Start with high sets and low repetitions to cement appropriate neural pathways and “grease the groove” of the exercise. As technical excellence is achieved, progress to different set and rep schemes to challenge varying strength parameters.

Yes, Interval Training Should Be Performed (but it should be approached similarly to the warm up): That is, gradual and progressive in intensity over the course of a session. Starting with a 45 second interval with a 20 second rest for 20 consecutive sets (unless you are a Cross Fit games medalist) is a gateway to failure. However, to someone new to interval training, a 20 second /40 second work/ rest ration can be daunting as well. Best bets are intervals less than 25-30 seconds to start, rest times greater than or equal to work times for 5-10 repetitions to start for beginners. After a few weeks of progressing in this manner, more brutal intervals and combinations will be tolerated much better, and quite possibly even enjoyed. I always like time over reps, as the clock doesn’t lie.

What should you use for interval training? I prefer the Versaclimber and Concept 2 rower personally, but any whole body movement with and implement (battling rope, kettlebell, sledgehammer-you get the point) is best. An implement adds to the “X-factor” in improving stability, coordination, timing and rhythm during interval training. Rotate implements as often as you are able to maximally challenge motor patterns, anaerobic tolerance and peripheral muscular endurance maximally.

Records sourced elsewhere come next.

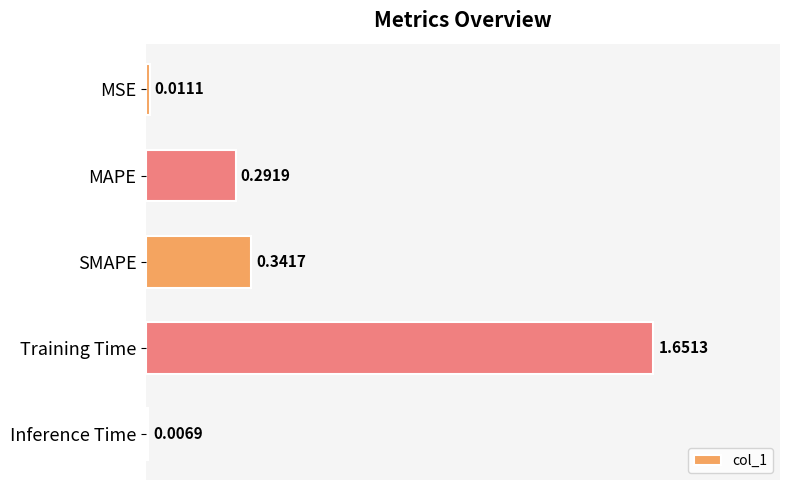

At which category does the chart reach its minimum across all series?

Inference Time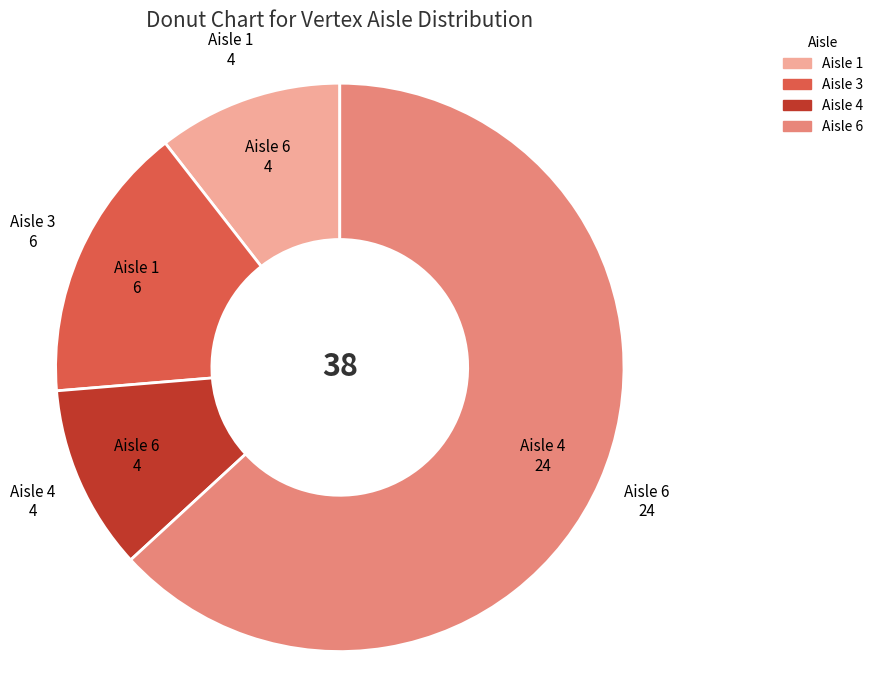

Is it true that Aisle 3 is 16% of the pie?

True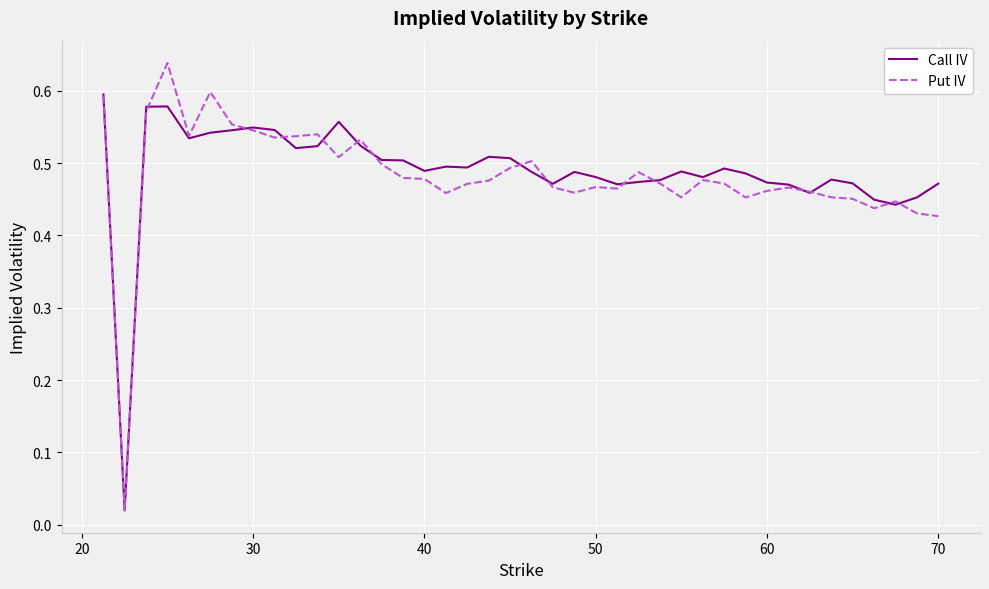

Which series has the largest range (max minus min)?

Put IV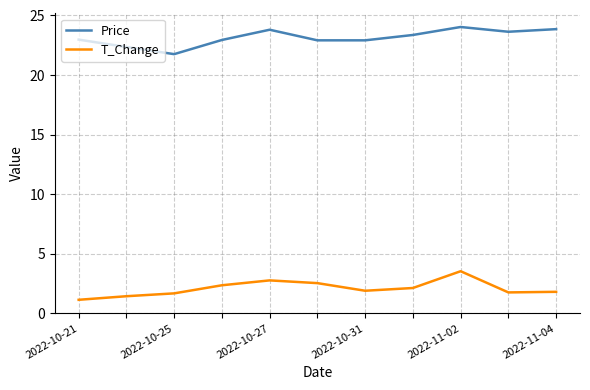

Rank the series by their average value, from highest to lowest.

Price, T_Change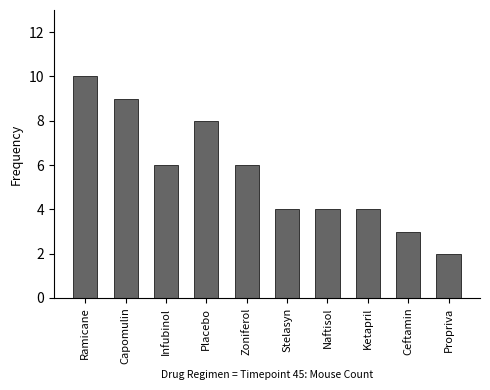

Reading left to right, extract all data points from this chart.

10	9	6	8	6	4	4	4	3	2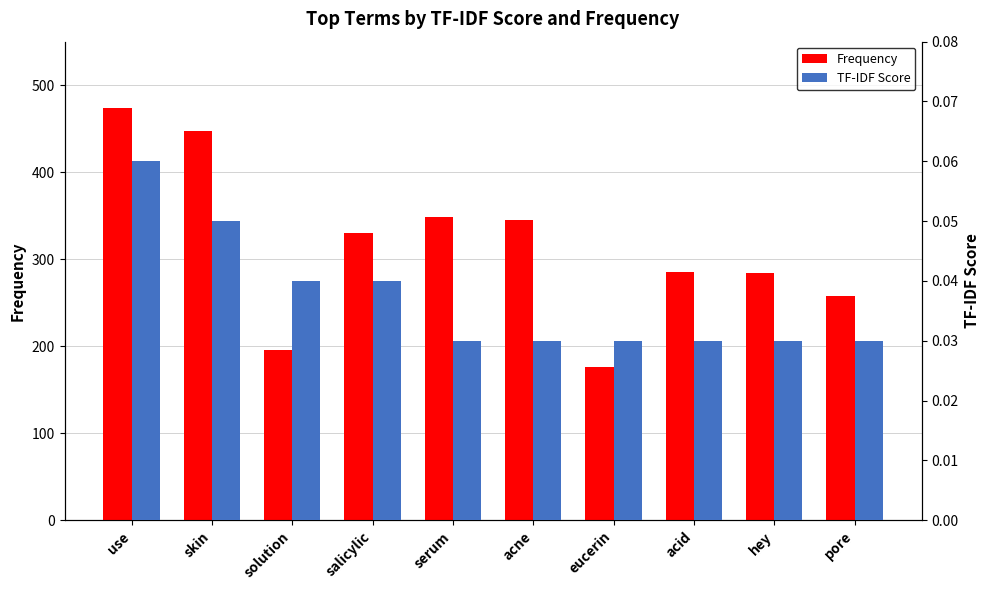

Is it true that Frequency equals 79.5 at hey?

False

All People of All Ages Have The Right and the Ability to Run Fast: I believe fast running, i.e. sprinting, is a skill that adults forfeit much too readily, with most opting for a succession of death marches from 5K through the marathon in the name of staying physically fit over the lifespan. Sprinting is the fountain of youth, and among the most exhilarating training activities you can experience.

A truly empowering skill, running at your own personal top speed in a machine-like manner with a musculoskeletal system that is balanced, powerful and explosive is just plain awesome, and has to be experienced to be appreciated. Regaining the ability to run fast again is the culmination of putting in time and effort in the five previously mentioned areas, and is the icing on the cake of a job well done, but still in progress.

Putting It All Together


Striving to be formidable is a noble goal for anyone to achieve, and it is easily in the grasp of the person willing to put in the effort. Starting with the basics as outlined above and progressing gradually and smartly will allow you to feel physically and physiologically relevant again, with strength, mobility and stamina.